**Assignment:** Go to the line containing "hfov_deg: 8.7" in the records below and print it and every following line exactly, on through the line containing "focal_mm: 105", then stop.

Excerpts from a dataset:
━━━━━━━━

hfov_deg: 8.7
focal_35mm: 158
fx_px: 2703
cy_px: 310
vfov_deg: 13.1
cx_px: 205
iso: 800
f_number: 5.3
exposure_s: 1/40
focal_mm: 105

━━━━━━━━

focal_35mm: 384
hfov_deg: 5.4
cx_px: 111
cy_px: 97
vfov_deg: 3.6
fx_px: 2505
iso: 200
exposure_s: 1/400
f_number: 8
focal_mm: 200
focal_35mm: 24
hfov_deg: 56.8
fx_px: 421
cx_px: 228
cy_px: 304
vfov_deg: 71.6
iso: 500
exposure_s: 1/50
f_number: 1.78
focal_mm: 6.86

━━━━━━━━

**Task result:**
hfov_deg: 8.7
focal_35mm: 158
fx_px: 2703
cy_px: 310
vfov_deg: 13.1
cx_px: 205
iso: 800
f_number: 5.3
exposure_s: 1/40
focal_mm: 105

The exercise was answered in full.